The View of Women in China

Jamie Martines
TBC 2011-2012

I graduated from Georgetown University in May 2013 with a degree in Culture and Politics from the School of Foreign Service. I started studying Mandarin my first year at Georgetown and ultimately made the study of Chinese domestic politics the focus of my major.

The View of Women in China

In China, women have historically been perceived as the subservient gender. For example, the practice of foot binding dates back to the Song dynasty (960-1279 AD), during which time the painful procedure was viewed as a status symbol and sign of beauty. Some scholars argue this practice furthered female subjugation by making women more dependent on men (their crippled state prevented them from working and providing for themselves) and objectifying their appearance.

In addition, Chinese cultural traditions surrounding marriage have also influenced the status of women in Chinese society. Traditionally, when a man and woman get married, the woman leaves her family and marries into her husband’s family. This practice has perpetuated a culture of favoring male children, because they are guaranteed to stay in the family and provide for their parents and grandparents throughout adulthood.

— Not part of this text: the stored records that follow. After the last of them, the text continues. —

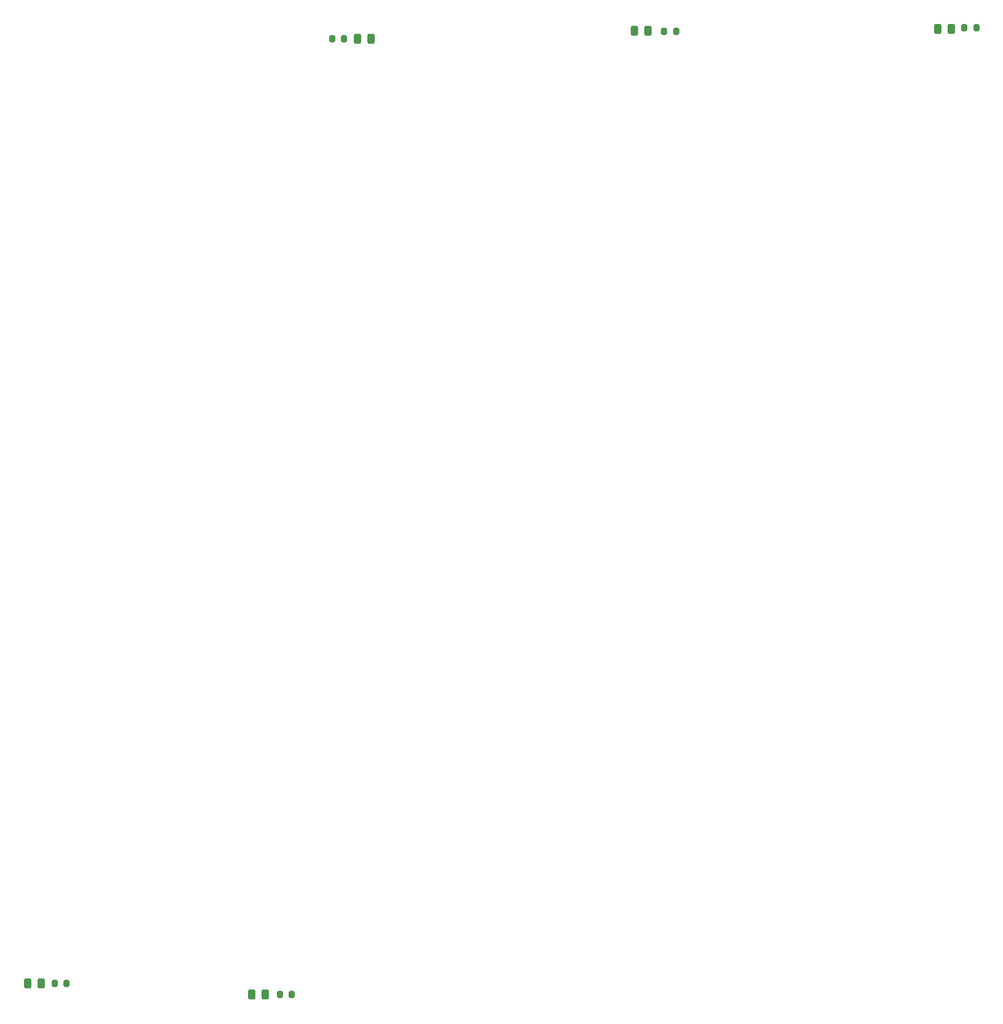
<source format=gbr>
%TF.GenerationSoftware,KiCad,Pcbnew,9.0.2*%
%TF.CreationDate,2025-07-22T14:00:08+09:00*%
%TF.ProjectId,Power_Distribution_Board,506f7765-725f-4446-9973-747269627574,rev?*%
%TF.SameCoordinates,Original*%
%TF.FileFunction,Paste,Top*%
%TF.FilePolarity,Positive*%
%FSLAX46Y46*%
G04 Gerber Fmt 4.6, Leading zero omitted, Abs format (unit mm)*
G04 Created by KiCad (PCBNEW 9.0.2) date 2025-07-22 14:00:08*
%MOMM*%
%LPD*%
G01*
G04 APERTURE LIST*
G04 Aperture macros list*
%AMRoundRect*
0 Rectangle with rounded corners*
0 $1 Rounding radius*
0 $2 $3 $4 $5 $6 $7 $8 $9 X,Y pos of 4 corners*
0 Add a 4 corners polygon primitive as box body*
4,1,4,$2,$3,$4,$5,$6,$7,$8,$9,$2,$3,0*
0 Add four circle primitives for the rounded corners*
1,1,$1+$1,$2,$3*
1,1,$1+$1,$4,$5*
1,1,$1+$1,$6,$7*
1,1,$1+$1,$8,$9*
0 Add four rect primitives between the rounded corners*
20,1,$1+$1,$2,$3,$4,$5,0*
20,1,$1+$1,$4,$5,$6,$7,0*
20,1,$1+$1,$6,$7,$8,$9,0*
20,1,$1+$1,$8,$9,$2,$3,0*%
G04 Aperture macros list end*
%ADD10RoundRect,0.200000X0.200000X0.275000X-0.200000X0.275000X-0.200000X-0.275000X0.200000X-0.275000X0*%
%ADD11RoundRect,0.243750X-0.243750X-0.456250X0.243750X-0.456250X0.243750X0.456250X-0.243750X0.456250X0*%
%ADD12RoundRect,0.200000X-0.200000X-0.275000X0.200000X-0.275000X0.200000X0.275000X-0.200000X0.275000X0*%
%ADD13RoundRect,0.243750X0.243750X0.456250X-0.243750X0.456250X-0.243750X-0.456250X0.243750X-0.456250X0*%
G04 APERTURE END LIST*
D10*
%TO.C,R4*%
X165237499Y-70000000D03*
X166887499Y-70000000D03*
%TD*%
D11*
%TO.C,D4*%
X163020865Y-69916637D03*
X161145863Y-69916637D03*
%TD*%
D10*
%TO.C,R2*%
X83000000Y-201000000D03*
X81350000Y-201000000D03*
%TD*%
D11*
%TO.C,D1*%
X108500000Y-202500000D03*
X110375002Y-202500000D03*
%TD*%
D12*
%TO.C,R3*%
X119550001Y-71000000D03*
X121200001Y-71000000D03*
%TD*%
D10*
%TO.C,R5*%
X208212499Y-69500000D03*
X206562499Y-69500000D03*
%TD*%
D11*
%TO.C,D2*%
X77624998Y-201000000D03*
X79500000Y-201000000D03*
%TD*%
D13*
%TO.C,D3*%
X124875002Y-71000000D03*
X123000000Y-71000000D03*
%TD*%
D10*
%TO.C,R1*%
X114000000Y-202500000D03*
X112350000Y-202500000D03*
%TD*%
D11*
%TO.C,D5*%
X202887500Y-69675000D03*
X204762502Y-69675000D03*
%TD*%
M02*

</source>
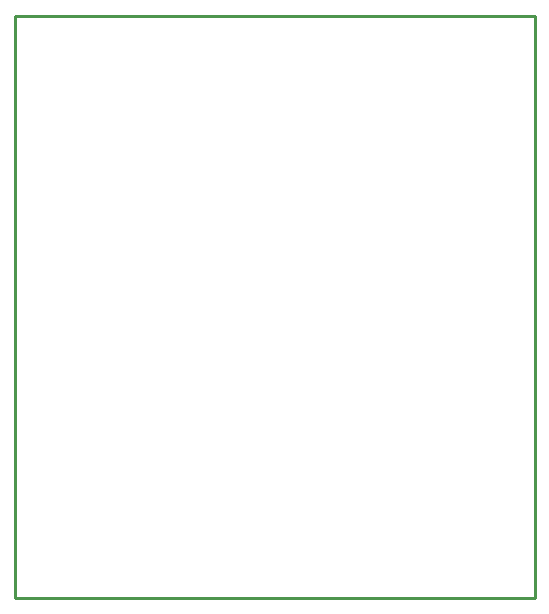
<source format=gko>
G04 Layer: BoardOutline*
G04 EasyEDA v6.3.22, 2020-01-09T12:31:20+05:30*
G04 bd4f618bde3a4eb5865f35d396bc4457,11778fa6cc0c40cc9ad434e143376f4a,10*
G04 Gerber Generator version 0.2*
G04 Scale: 100 percent, Rotated: No, Reflected: No *
G04 Dimensions in inches *
G04 leading zeros omitted , absolute positions ,2 integer and 4 decimal *
%FSLAX24Y24*%
%MOIN*%
G90*
G70D02*

%ADD10C,0.010000*%
G54D10*
G01X0Y19400D02*
G01X17350Y19400D01*
G01X17350Y0D01*
G01X0Y0D01*
G01X0Y0D02*
G01X0Y19400D01*

%LPD*%
M00*
M02*

</source>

Today, these customs have largely faded out of practice; however, the repercussions are still felt. While recent studies state that Chinese businesses rank highest in the world for employing women in senior management roles, women are still not completely equal to men professionally or socially. Generally, women are pressured to settle down early and tend to the home, while men are encouraged to pursue careers and higher education.

My Experience As a Female Student in China

Over the course of the ten months I lived in Beijing and traveling in China, I generally felt comfortable and safe. That being said, I also feel that my sense of security as a woman in China stems from the precautions I took ahead of time. By educating myself about the cultural norms in China, I was able to avoid any potentially awkward or uncomfortable situation before they arose.